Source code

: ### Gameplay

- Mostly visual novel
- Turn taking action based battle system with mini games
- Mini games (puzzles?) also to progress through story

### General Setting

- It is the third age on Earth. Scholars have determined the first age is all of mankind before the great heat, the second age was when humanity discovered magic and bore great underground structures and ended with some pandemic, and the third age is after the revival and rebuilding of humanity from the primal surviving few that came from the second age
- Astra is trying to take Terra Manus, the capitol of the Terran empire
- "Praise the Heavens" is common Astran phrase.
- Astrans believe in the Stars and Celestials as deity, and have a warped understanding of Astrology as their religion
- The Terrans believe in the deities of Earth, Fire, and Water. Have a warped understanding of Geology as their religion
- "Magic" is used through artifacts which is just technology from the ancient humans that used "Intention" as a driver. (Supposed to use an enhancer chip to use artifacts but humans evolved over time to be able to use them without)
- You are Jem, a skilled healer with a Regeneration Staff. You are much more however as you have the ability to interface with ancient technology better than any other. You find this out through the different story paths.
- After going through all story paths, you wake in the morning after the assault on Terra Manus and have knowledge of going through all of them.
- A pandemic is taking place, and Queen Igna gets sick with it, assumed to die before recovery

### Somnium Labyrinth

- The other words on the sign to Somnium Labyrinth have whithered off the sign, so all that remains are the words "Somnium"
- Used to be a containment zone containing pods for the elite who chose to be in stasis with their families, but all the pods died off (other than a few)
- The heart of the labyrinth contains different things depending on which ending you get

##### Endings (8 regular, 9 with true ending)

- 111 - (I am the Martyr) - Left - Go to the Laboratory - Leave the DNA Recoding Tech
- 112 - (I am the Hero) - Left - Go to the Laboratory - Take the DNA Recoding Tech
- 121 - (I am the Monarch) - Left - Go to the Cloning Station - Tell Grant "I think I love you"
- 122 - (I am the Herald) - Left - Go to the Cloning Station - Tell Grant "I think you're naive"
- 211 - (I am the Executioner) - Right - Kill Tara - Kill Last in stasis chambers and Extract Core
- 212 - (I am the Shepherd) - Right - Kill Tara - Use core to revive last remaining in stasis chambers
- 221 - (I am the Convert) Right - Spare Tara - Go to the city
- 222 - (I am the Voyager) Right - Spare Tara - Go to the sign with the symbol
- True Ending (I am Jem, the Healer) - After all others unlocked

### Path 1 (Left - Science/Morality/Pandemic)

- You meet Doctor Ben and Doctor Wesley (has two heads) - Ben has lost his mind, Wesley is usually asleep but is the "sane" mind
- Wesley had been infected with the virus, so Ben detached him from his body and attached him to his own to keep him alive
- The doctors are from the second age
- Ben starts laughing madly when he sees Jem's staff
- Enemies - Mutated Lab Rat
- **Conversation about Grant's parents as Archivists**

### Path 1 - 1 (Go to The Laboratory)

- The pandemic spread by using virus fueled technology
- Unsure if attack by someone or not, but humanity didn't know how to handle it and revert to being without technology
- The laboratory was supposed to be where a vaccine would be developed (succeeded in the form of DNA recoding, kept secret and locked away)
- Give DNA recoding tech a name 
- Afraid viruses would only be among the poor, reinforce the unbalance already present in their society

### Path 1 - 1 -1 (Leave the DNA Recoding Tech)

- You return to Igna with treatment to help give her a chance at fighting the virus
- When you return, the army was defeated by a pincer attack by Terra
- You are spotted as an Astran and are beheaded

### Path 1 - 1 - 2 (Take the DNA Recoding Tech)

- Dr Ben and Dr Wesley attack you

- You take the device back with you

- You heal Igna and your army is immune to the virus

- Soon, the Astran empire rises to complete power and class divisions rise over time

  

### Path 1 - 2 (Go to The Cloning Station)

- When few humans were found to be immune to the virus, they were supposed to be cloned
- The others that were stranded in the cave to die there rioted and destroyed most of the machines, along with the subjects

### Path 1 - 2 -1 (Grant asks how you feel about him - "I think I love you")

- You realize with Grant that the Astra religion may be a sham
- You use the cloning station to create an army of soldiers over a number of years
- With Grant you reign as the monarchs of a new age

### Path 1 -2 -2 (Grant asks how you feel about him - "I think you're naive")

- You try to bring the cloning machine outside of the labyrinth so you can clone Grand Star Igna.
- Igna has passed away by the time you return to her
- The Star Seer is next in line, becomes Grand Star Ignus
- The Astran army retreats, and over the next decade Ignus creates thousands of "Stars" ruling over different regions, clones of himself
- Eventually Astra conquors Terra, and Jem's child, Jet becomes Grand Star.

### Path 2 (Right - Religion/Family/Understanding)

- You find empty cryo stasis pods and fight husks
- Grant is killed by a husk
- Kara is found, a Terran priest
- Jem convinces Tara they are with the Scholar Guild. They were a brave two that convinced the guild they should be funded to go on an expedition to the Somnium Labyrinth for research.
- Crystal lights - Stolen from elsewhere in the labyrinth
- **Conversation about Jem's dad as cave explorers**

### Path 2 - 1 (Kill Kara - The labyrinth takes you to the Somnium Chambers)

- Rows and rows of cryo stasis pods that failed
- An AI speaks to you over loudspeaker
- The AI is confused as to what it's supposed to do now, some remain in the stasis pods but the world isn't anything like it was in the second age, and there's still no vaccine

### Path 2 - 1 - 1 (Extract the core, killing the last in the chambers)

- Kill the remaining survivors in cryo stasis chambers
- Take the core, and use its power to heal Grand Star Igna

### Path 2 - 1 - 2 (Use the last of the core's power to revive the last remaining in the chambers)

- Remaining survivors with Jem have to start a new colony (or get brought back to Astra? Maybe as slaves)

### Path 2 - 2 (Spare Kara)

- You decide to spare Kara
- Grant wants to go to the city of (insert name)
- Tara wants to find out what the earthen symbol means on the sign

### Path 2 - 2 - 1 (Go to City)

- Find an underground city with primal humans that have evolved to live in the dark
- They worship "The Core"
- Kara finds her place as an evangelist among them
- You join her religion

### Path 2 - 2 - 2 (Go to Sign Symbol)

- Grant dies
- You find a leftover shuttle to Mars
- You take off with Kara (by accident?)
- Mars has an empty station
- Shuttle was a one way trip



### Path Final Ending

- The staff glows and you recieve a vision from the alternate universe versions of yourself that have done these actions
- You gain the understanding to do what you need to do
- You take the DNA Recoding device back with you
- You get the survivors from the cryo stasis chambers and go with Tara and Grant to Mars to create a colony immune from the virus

============

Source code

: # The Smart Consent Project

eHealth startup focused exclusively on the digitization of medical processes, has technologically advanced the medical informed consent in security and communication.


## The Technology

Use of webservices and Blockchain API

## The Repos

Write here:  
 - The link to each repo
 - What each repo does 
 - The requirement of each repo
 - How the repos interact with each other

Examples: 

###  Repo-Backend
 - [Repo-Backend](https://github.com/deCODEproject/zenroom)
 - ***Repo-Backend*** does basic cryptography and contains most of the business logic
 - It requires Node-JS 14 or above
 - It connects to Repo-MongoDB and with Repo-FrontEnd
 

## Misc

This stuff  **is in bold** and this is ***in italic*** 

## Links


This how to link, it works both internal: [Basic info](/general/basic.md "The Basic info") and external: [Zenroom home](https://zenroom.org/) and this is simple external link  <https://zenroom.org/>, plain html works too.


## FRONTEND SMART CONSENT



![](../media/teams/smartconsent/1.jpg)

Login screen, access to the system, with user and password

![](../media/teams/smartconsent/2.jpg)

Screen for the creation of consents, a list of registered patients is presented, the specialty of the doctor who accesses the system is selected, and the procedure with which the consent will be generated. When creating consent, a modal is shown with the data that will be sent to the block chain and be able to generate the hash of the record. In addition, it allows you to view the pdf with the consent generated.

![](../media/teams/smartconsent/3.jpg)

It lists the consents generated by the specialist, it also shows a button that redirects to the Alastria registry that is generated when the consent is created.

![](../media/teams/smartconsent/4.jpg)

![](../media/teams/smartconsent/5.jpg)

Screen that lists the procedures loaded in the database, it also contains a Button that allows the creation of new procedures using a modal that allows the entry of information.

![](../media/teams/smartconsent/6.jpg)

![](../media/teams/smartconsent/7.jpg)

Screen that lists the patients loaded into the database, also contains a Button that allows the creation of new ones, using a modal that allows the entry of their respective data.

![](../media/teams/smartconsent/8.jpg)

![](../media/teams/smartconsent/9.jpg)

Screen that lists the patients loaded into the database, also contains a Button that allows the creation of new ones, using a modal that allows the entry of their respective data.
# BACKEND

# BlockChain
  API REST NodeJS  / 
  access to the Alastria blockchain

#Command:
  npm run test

============

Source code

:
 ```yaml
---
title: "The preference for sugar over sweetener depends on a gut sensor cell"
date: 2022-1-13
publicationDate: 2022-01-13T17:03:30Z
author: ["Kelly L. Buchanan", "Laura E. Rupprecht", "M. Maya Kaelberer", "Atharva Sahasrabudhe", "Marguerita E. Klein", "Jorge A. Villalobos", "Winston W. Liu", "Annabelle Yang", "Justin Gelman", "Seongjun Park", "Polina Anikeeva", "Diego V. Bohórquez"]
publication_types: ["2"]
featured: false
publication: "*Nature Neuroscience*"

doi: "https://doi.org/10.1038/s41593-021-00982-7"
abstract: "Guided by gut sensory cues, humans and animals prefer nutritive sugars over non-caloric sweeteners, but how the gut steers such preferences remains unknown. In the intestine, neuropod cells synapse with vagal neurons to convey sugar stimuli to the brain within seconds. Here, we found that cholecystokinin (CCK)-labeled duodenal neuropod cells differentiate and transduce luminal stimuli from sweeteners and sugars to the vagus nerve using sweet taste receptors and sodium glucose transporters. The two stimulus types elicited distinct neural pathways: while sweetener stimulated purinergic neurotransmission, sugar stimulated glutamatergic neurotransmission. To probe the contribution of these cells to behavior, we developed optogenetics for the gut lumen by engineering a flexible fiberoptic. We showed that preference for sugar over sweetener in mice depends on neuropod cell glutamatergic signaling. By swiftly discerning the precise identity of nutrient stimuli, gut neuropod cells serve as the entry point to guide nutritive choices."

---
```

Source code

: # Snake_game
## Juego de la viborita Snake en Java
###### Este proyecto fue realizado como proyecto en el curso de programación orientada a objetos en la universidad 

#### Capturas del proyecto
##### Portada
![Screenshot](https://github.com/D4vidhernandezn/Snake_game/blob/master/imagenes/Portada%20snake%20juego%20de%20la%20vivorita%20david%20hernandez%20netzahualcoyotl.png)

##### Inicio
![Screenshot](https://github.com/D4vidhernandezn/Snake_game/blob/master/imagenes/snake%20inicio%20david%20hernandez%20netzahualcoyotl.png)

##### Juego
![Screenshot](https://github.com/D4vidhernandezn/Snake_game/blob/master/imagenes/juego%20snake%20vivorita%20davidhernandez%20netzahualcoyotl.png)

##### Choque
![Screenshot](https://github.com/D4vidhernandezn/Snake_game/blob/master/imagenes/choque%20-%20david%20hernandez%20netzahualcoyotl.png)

============

Your goal |
Keep both end lines and retype everything in the records above from the line containing "- You use the" through the line containing "- **Conversation about Jem's", exactly, with nothing else.

Response box |
- You use the cloning station to create an army of soldiers over a number of years
- With Grant you reign as the monarchs of a new age

### Path 1 -2 -2 (Grant asks how you feel about him - "I think you're naive")

- You try to bring the cloning machine outside of the labyrinth so you can clone Grand Star Igna.
- Igna has passed away by the time you return to her
- The Star Seer is next in line, becomes Grand Star Ignus
- The Astran army retreats, and over the next decade Ignus creates thousands of "Stars" ruling over different regions, clones of himself
- Eventually Astra conquors Terra, and Jem's child, Jet becomes Grand Star.

### Path 2 (Right - Religion/Family/Understanding)

- You find empty cryo stasis pods and fight husks
- Grant is killed by a husk
- Kara is found, a Terran priest
- Jem convinces Tara they are with the Scholar Guild. They were a brave two that convinced the guild they should be funded to go on an expedition to the Somnium Labyrinth for research.
- Crystal lights - Stolen from elsewhere in the labyrinth
- **Conversation about Jem's dad as cave explorers**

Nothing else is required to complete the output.